Pernah lihat karpet mobil tiba-tiba basah, padahal tidak kehujanan dan tidak ada tumpahan minuman?
Banyak orang langsung menganggap ini hal sepele. “Ah, cuma air AC,” pikirnya.
Padahal, AC mobil yang netes air ke karpet bisa menjadi tanda ada masalah serius pada sistem pendingin. Kalau dibiarkan, bukan cuma bikin bau apek, tapi juga bisa merusak komponen interior bahkan kelistrikan mobil.
Yuk, pahami penyebab dan risikonya sebelum terlambat.
Kenapa AC Bisa Netes ke Dalam Kabin?
Secara normal, AC memang menghasilkan air dari proses kondensasi. Tapi air itu seharusnya keluar lewat selang pembuangan di bawah mobil, bukan masuk ke dalam kabin.
Kalau sampai menetes ke karpet, biasanya ada gangguan di bagian berikut:
- Selang Pembuangan Air Tersumbat
Ini penyebab paling umum.
Debu, lumpur, atau kotoran bisa menyumbat saluran pembuangan air AC. Akibatnya, air mengendap di dalam box evaporator dan akhirnya meluap ke dalam kabin.
Gejalanya:
- Karpet depan basah (biasanya sisi kiri)

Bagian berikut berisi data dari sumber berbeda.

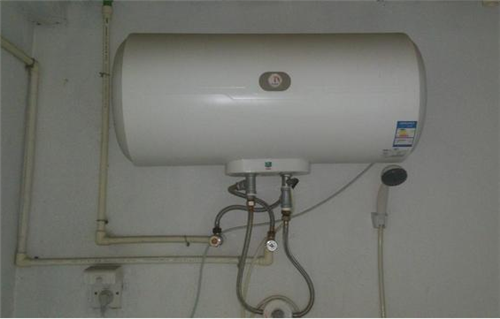
This screenshot has height=319, width=500. Identify the location of wall. (422, 191).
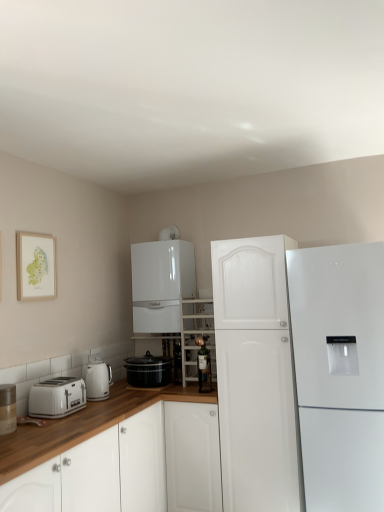
Question: Considering the relative sizes of white glossy cabinet at lower left and matte glass bottle at center in the image provided, is white glossy cabinet at lower left wider than matte glass bottle at center?

Choices:
 (A) no
 (B) yes

Answer: (B)

Question: Considering the relative sizes of white glossy cabinet at lower left and matte glass bottle at center in the image provided, is white glossy cabinet at lower left bigger than matte glass bottle at center?

Choices:
 (A) no
 (B) yes

Answer: (B)

Question: Is white glossy cabinet at lower left looking in the opposite direction of matte glass bottle at center?

Choices:
 (A) yes
 (B) no

Answer: (B)

Question: Would you say matte glass bottle at center is part of white glossy cabinet at lower left's contents?

Choices:
 (A) no
 (B) yes

Answer: (A)

Question: Can you confirm if white glossy cabinet at lower left is positioned to the right of matte glass bottle at center?

Choices:
 (A) no
 (B) yes

Answer: (A)

Question: From a real-world perspective, is clear glass shelves at center above or below black glossy slow cooker at lower center, marked as the first kitchen appliance in a right-to-left arrangement?

Choices:
 (A) above
 (B) below

Answer: (A)

Question: In terms of width, does clear glass shelves at center look wider or thinner when compared to black glossy slow cooker at lower center, which is the 2th kitchen appliance from left to right?

Choices:
 (A) wide
 (B) thin

Answer: (A)

Question: Based on their sizes in the image, would you say clear glass shelves at center is bigger or smaller than black glossy slow cooker at lower center, which is the 2th kitchen appliance from left to right?

Choices:
 (A) small
 (B) big

Answer: (B)

Question: Relative to black glossy slow cooker at lower center, which is the 2th kitchen appliance from left to right, is clear glass shelves at center in front or behind?

Choices:
 (A) front
 (B) behind

Answer: (B)

Question: From a real-world perspective, is white matte cabinet at center, the second refrigerator when ordered from left to right, positioned above or below white plastic toaster at lower left?

Choices:
 (A) above
 (B) below

Answer: (B)

Question: Looking at their shapes, would you say white matte cabinet at center, the second refrigerator when ordered from left to right, is wider or thinner than white plastic toaster at lower left?

Choices:
 (A) thin
 (B) wide

Answer: (B)

Question: Is point (241, 322) closer or farther from the camera than point (74, 398)?

Choices:
 (A) farther
 (B) closer

Answer: (A)

Question: Would you say white matte cabinet at center, acting as the 1th refrigerator starting from the right, is to the left or to the right of white plastic toaster at lower left in the picture?

Choices:
 (A) right
 (B) left

Answer: (A)

Question: Is matte silver canister at left spatially inside white matte cabinet at center, acting as the 1th refrigerator starting from the right, or outside of it?

Choices:
 (A) inside
 (B) outside

Answer: (B)

Question: Considering the positions of matte silver canister at left and white matte cabinet at center, the second refrigerator when ordered from left to right, in the image, is matte silver canister at left bigger or smaller than white matte cabinet at center, the second refrigerator when ordered from left to right,?

Choices:
 (A) small
 (B) big

Answer: (A)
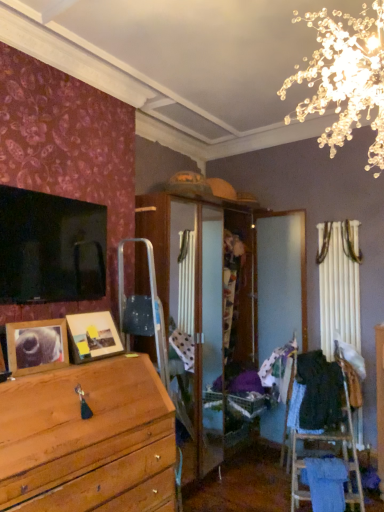
Question: Are patterned fabric at center, positioned as the first clothing in left-to-right order, and wooden picture frame at lower left, the 1th picture frame viewed from the front, making contact?

Choices:
 (A) no
 (B) yes

Answer: (A)

Question: Considering the relative sizes of patterned fabric at center, positioned as the first clothing in left-to-right order, and wooden picture frame at lower left, the 1th picture frame viewed from the front, in the image provided, is patterned fabric at center, positioned as the first clothing in left-to-right order, smaller than wooden picture frame at lower left, the 1th picture frame viewed from the front,?

Choices:
 (A) no
 (B) yes

Answer: (A)

Question: From the image's perspective, is patterned fabric at center, positioned as the first clothing in left-to-right order, over wooden picture frame at lower left, the 1th picture frame viewed from the front?

Choices:
 (A) no
 (B) yes

Answer: (A)

Question: Considering the relative sizes of patterned fabric at center, which is the 2th clothing in right-to-left order, and wooden picture frame at lower left, the 1th picture frame viewed from the front, in the image provided, is patterned fabric at center, which is the 2th clothing in right-to-left order, shorter than wooden picture frame at lower left, the 1th picture frame viewed from the front,?

Choices:
 (A) yes
 (B) no

Answer: (B)

Question: Does patterned fabric at center, which is the 2th clothing in right-to-left order, appear on the left side of wooden picture frame at lower left, arranged as the second picture frame when viewed from the back?

Choices:
 (A) yes
 (B) no

Answer: (B)

Question: Is point (264, 369) positioned closer to the camera than point (26, 368)?

Choices:
 (A) farther
 (B) closer

Answer: (A)

Question: From a real-world perspective, is patterned fabric at center, which is the 2th clothing in right-to-left order, above or below wooden picture frame at lower left, arranged as the second picture frame when viewed from the back?

Choices:
 (A) below
 (B) above

Answer: (A)

Question: Considering the positions of patterned fabric at center, positioned as the first clothing in left-to-right order, and wooden picture frame at lower left, arranged as the second picture frame when viewed from the back, in the image, is patterned fabric at center, positioned as the first clothing in left-to-right order, taller or shorter than wooden picture frame at lower left, arranged as the second picture frame when viewed from the back,?

Choices:
 (A) short
 (B) tall

Answer: (B)

Question: Is patterned fabric at center, which is the 2th clothing in right-to-left order, wider or thinner than wooden picture frame at lower left, arranged as the second picture frame when viewed from the back?

Choices:
 (A) wide
 (B) thin

Answer: (A)

Question: Do you think wooden photo frame at center, which is the first picture frame in back-to-front order, is within patterned fabric at center, which is the 2th clothing in right-to-left order, or outside of it?

Choices:
 (A) outside
 (B) inside

Answer: (A)

Question: In terms of size, does wooden photo frame at center, which is the first picture frame in back-to-front order, appear bigger or smaller than patterned fabric at center, positioned as the first clothing in left-to-right order?

Choices:
 (A) big
 (B) small

Answer: (A)

Question: From a real-world perspective, is wooden photo frame at center, acting as the 2th picture frame starting from the front, physically located above or below patterned fabric at center, positioned as the first clothing in left-to-right order?

Choices:
 (A) above
 (B) below

Answer: (A)

Question: Considering the positions of wooden photo frame at center, which is the first picture frame in back-to-front order, and patterned fabric at center, which is the 2th clothing in right-to-left order, in the image, is wooden photo frame at center, which is the first picture frame in back-to-front order, taller or shorter than patterned fabric at center, which is the 2th clothing in right-to-left order,?

Choices:
 (A) short
 (B) tall

Answer: (B)

Question: Based on their sizes in the image, would you say black fabric at right, which appears as the second clothing when viewed from the left, is bigger or smaller than patterned fabric at center, positioned as the first clothing in left-to-right order?

Choices:
 (A) big
 (B) small

Answer: (A)

Question: Does point (332, 380) appear closer or farther from the camera than point (289, 372)?

Choices:
 (A) closer
 (B) farther

Answer: (A)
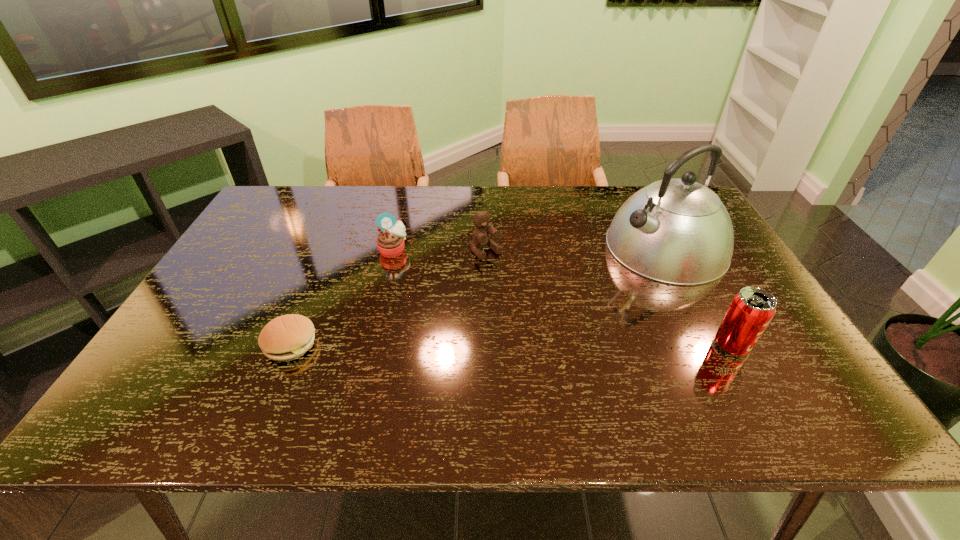
Find the location of `the leftmost object`. the leftmost object is located at coordinates (285, 338).

Image resolution: width=960 pixels, height=540 pixels. Find the location of `patty`. patty is located at coordinates (285, 338).

Identify the location of the fourth shortest object. (751, 310).

This screenshot has height=540, width=960. Find the location of `the third object from left to right`. the third object from left to right is located at coordinates (481, 239).

Find the location of a particular element. the second object from left to right is located at coordinates (390, 242).

At what (x,y) coordinates should I click in order to perform the action: click on kettle. Please return your answer as a coordinate pair (x, y). The width and height of the screenshot is (960, 540). Looking at the image, I should click on 677,231.

Locate an element on the screen. The image size is (960, 540). free space located 0.050m on the back of the patty is located at coordinates (304, 310).

Image resolution: width=960 pixels, height=540 pixels. Find the location of `free space located on the left of the second tallest object`. free space located on the left of the second tallest object is located at coordinates (612, 345).

The height and width of the screenshot is (540, 960). I want to click on free region located 0.080m on the face of the teddy bear, so click(509, 276).

Locate an element on the screen. The height and width of the screenshot is (540, 960). free space located 0.320m on the face of the teddy bear is located at coordinates (560, 334).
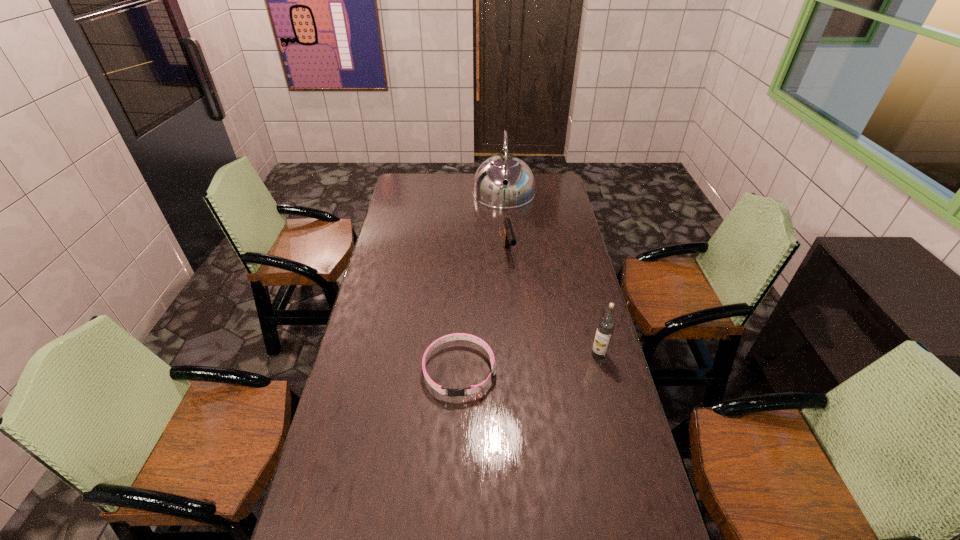
Where is `object located at the far right corner`? object located at the far right corner is located at coordinates (489, 189).

The height and width of the screenshot is (540, 960). In the image, there is a desktop. Find the location of `vacant space at the near edge`. vacant space at the near edge is located at coordinates (588, 512).

Where is `vacant area at the left edge`? Image resolution: width=960 pixels, height=540 pixels. vacant area at the left edge is located at coordinates (397, 333).

Locate an element on the screen. The height and width of the screenshot is (540, 960). free space at the right edge is located at coordinates (567, 254).

I want to click on free area in between the third shortest object and the kettle, so click(x=551, y=274).

Find the location of a particular element. The height and width of the screenshot is (540, 960). free area in between the second farthest object and the shortest object is located at coordinates (484, 312).

Where is `free space between the farthest object and the dog collar`? free space between the farthest object and the dog collar is located at coordinates (482, 282).

The height and width of the screenshot is (540, 960). Identify the location of vacant area that lies between the second shortest object and the dog collar. (484, 312).

I want to click on unoccupied area between the second farthest object and the shortest object, so click(484, 312).

Find the location of `empty space that is in between the pistol and the dog collar`. empty space that is in between the pistol and the dog collar is located at coordinates (484, 312).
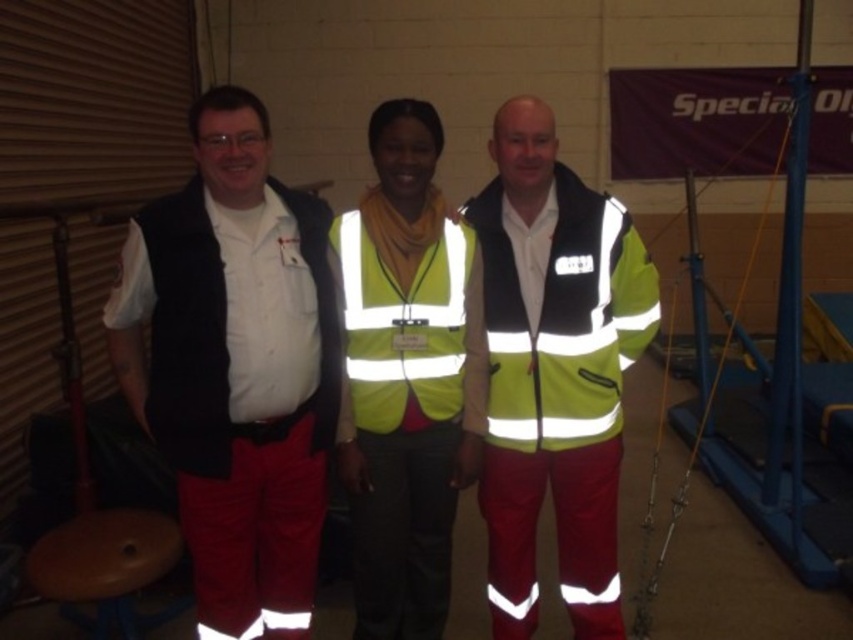
Question: Which of the following is the closest to the observer?

Choices:
 (A) (158, 262)
 (B) (125, 563)
 (C) (183, 372)

Answer: (A)

Question: Is yellow reflective vest at center to the left of yellow reflective safety vest at center from the viewer's perspective?

Choices:
 (A) yes
 (B) no

Answer: (B)

Question: Considering the relative positions of matte black vest at left and yellow reflective vest at center in the image provided, where is matte black vest at left located with respect to yellow reflective vest at center?

Choices:
 (A) left
 (B) right

Answer: (A)

Question: Considering the real-world distances, which object is farthest from the yellow reflective safety vest at center?

Choices:
 (A) black fabric vest at left
 (B) yellow reflective vest at center

Answer: (A)

Question: Which object is closer to the camera taking this photo?

Choices:
 (A) matte black vest at left
 (B) yellow reflective safety vest at center
 (C) wooden stool at lower left

Answer: (A)

Question: Where is yellow reflective vest at center located in relation to yellow reflective safety vest at center in the image?

Choices:
 (A) above
 (B) below

Answer: (B)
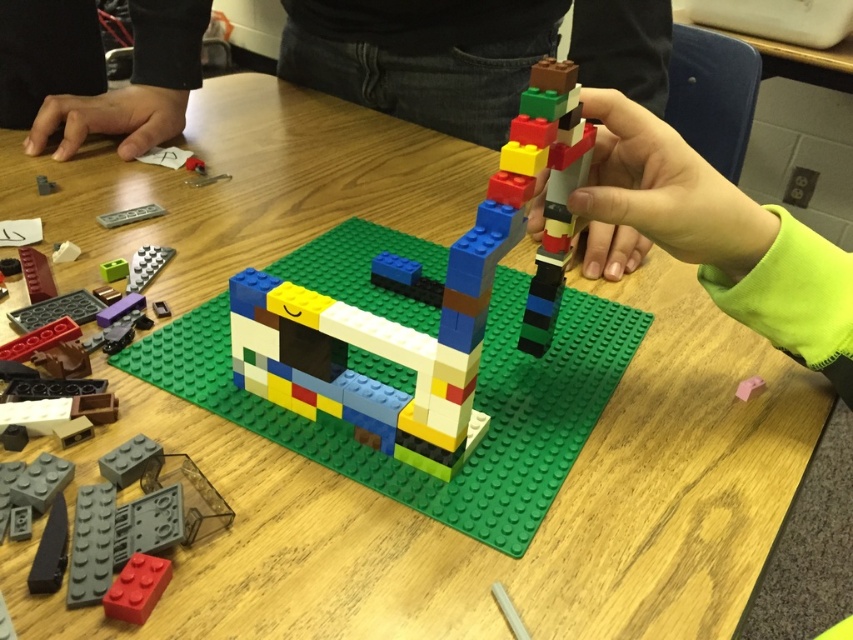
Question: Which of the following is the farthest from the observer?

Choices:
 (A) pink rubber eraser at center
 (B) multicolored plastic blocks at center
 (C) black fabric hand at upper left

Answer: (C)

Question: Does smooth plastic hand at center right appear on the left side of pink rubber eraser at center?

Choices:
 (A) no
 (B) yes

Answer: (B)

Question: Can you confirm if smooth plastic hand at center right is positioned to the left of black fabric hand at upper left?

Choices:
 (A) yes
 (B) no

Answer: (B)

Question: Considering the real-world distances, which object is closest to the black fabric hand at upper left?

Choices:
 (A) multicolored plastic blocks at center
 (B) smooth plastic hand at center right

Answer: (A)

Question: Which object is farther from the camera taking this photo?

Choices:
 (A) black fabric hand at upper left
 (B) pink rubber eraser at center
 (C) smooth plastic hand at center right
 (D) multicolored plastic blocks at center

Answer: (A)

Question: Can you confirm if multicolored plastic blocks at center is wider than pink rubber eraser at center?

- Bau lembap saat AC dinyalakan
- Tidak ada tetesan air di bawah mobil saat AC hidup
Masalah ini terlihat sederhana, tapi jika dibiarkan bisa memicu jamur dan karat.
- Box Evaporator Retak atau Bocor
Seiring usia pakai, box evaporator bisa mengalami retak halus. Air kondensasi yang seharusnya mengalir ke saluran pembuangan justru bocor ke dalam dashboard lalu turun ke karpet.
Kerusakan ini tidak bisa diatasi hanya dengan membersihkan saluran. Perlu pemeriksaan menyeluruh di bengkel AC mobil Cibubur yang berpengalaman.
- Evaporator Terlalu Kotor
Evaporator yang kotor bisa menyebabkan pembekuan berlebihan. Saat es mencair, airnya keluar tidak terkendali dan bisa meluber ke dalam kabin.
Selain bikin karpet basah, kondisi ini juga membuat AC kurang dingin dan boros freon.
Bahaya Jika Dibiarkan
Banyak pemilik mobil hanya mengeringkan karpet tanpa memperbaiki sumber masalahnya. Padahal dampaknya bisa besar:
- Karpet dan peredam lantai berjamur
- Bau apek sulit hilang
- Lantai mobil berkarat
- Kabel kelistrikan di bawah karpet berisiko korsleting
- Modul elektronik bisa rusak
Biaya perbaikan kelistrikan jauh lebih mahal dibanding sekadar servis AC.
Tanda Harus Segera ke Bengkel
Segera lakukan pengecekan jika:
- Karpet sering basah tanpa sebab jelas
- AC tetap dingin tapi air menetes ke dalam
- Tidak ada tetesan air di bawah mobil saat AC menyala
- Muncul bau lembap dari kabin
Datang ke bengkel AC mobil Cibubur untuk pengecekan saluran pembuangan dan kondisi evaporator sebelum kerusakan meluas.
Jangan Tunggu Sampai Interior Rusak
AC mobil netes air ke karpet bukan masalah kecil. Itu adalah tanda sistem pembuangan kondensasi tidak bekerja normal.
Semakin cepat ditangani, semakin kecil risiko kerusakan besar pada interior dan kelistrikan mobil Anda.
Kalau mulai ada tanda-tanda karpet lembap atau bau apek, sebaiknya segera lakukan pemeriksaan agar mobil tetap nyaman dan aman digunakan setiap hari.